Projects - nebulabio/protochip GitHub Wiki
There are a few small infrastructure projects to be worked on over the next few months. These are services that would help with collaboration and development. In no particular order:
service name | provider | namespace | nixos? | crucial? | date needed |
---|---|---|---|---|---|
vpn service | openvpn | vpn.nebula.bio | x | x | now |
file server | btsync | ?? | x | o | tbd |
private shell | shell | people.nebula.bio | x | x | now |
web server | jvm | web.nebula.bio | o | x | done |
git server | github | github.com/nebulabio | x | x | done |
build server | hydra | build.nebula.bio | x | x | 2016Q1 |
rss reader | tiny tiny rss | reader.nebula.bio | o | o | now |
chat service | mattermost | chat.nebula.bio | o | o (yet) | 2016Q4 |
email service | iredmail | mail.nebula.bio | o | o (yet) | 2016Q4 |
article reader | wallabag | paper.nebula.bio | o | o | tbd |
wiki server | Mediawiki | wiki.nebula.bio | o | o | tbd |
x = yes, o = no
“Crucial” simply means that it would improve our daily engineering work. Each service will first be defined with NixOS or Docker containers and tested in a VM. Then, once things are in a basic working state, I’ll create an “infrastructure” repo, or something like that, and keep all the Nix/Docker stuff in there.
I’ll further explain some of the projects:
The internet is not a very secure system. When working in an open network (for example, at a coffee shop) or when travelling internationally, it is beneficial to have a dedicated, secure network to connect to, regardless of whether you are doing sensitive work or just browsing facebook. A secure network is easy and cheap enough to provide with openvpn, it’s worth the few bucks a month for a server.
Some files are too large for git, or they are just not supposed to be stored in git. Examples of these files are:
- research papers, pdfs
- multimedia (images, videos, audio)
- binaries, etc
These could in theory be managed with Git LFS, but ultimately they are not source code and don’t need to be under version control. But we still want to share files. FTP, S3, and OwnCloud are nice, but btsync will keep our files available on demand while also keeping a central repository.
This server should have a decent amount of space on it, maybe even have elastic storage or something.

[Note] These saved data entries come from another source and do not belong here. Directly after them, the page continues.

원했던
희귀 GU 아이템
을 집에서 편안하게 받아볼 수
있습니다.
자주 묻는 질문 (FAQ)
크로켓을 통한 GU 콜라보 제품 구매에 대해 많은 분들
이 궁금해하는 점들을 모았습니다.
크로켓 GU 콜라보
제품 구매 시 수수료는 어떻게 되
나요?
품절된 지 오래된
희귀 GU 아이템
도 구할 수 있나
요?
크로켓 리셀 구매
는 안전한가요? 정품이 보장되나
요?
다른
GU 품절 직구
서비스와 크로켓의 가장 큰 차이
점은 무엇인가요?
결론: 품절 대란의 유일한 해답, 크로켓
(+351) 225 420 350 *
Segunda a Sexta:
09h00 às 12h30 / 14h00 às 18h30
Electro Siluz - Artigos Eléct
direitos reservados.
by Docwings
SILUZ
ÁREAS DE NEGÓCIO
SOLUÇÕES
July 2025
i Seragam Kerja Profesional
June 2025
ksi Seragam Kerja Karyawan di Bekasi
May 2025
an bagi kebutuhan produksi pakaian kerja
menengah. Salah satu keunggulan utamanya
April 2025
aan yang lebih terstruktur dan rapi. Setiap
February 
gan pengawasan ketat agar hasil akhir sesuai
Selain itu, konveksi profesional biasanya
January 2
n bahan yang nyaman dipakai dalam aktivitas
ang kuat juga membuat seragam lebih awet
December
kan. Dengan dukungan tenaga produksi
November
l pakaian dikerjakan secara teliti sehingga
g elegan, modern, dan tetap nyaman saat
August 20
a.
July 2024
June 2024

It would be nice to have a dedicated place to shell into. This will simply be a NixOS install with some predefined apps included, such as:
- tmux
- emacs & vim (or spacemacs)
- telegram-cli
- mutt
- lisp (sbcl or something)
- webserver (for
people.nebula.bio/~username
websites)
Access would be restricted to core nebula.bio contributors. Inspired by people.mozilla.org. Another possibility is urbit, which would effectively replace about 1/3 of the services here, but its also a lot to buy into.
For the website infrastructure, currently deployed via Heroku on www.nebula.bio.
For continuous testing of all our products. Hydra seems like the best custom choice, although we might go with Travis or CircleCI in the interim. Any deployment to any branch (or at least master) should be tested; this goes for all of our projects, not just web services. The protochip and gluco should be thoroughly tested as well.
Simply for staying on top of the news. The selected services might be single-user-only, however. I’m not sure.
Currently we just use github wikis, which I think are okay good enough. If we ever have so much content that we need a bigger wiki, we could move to mediawiki, or just have a static-content git repo or something like that.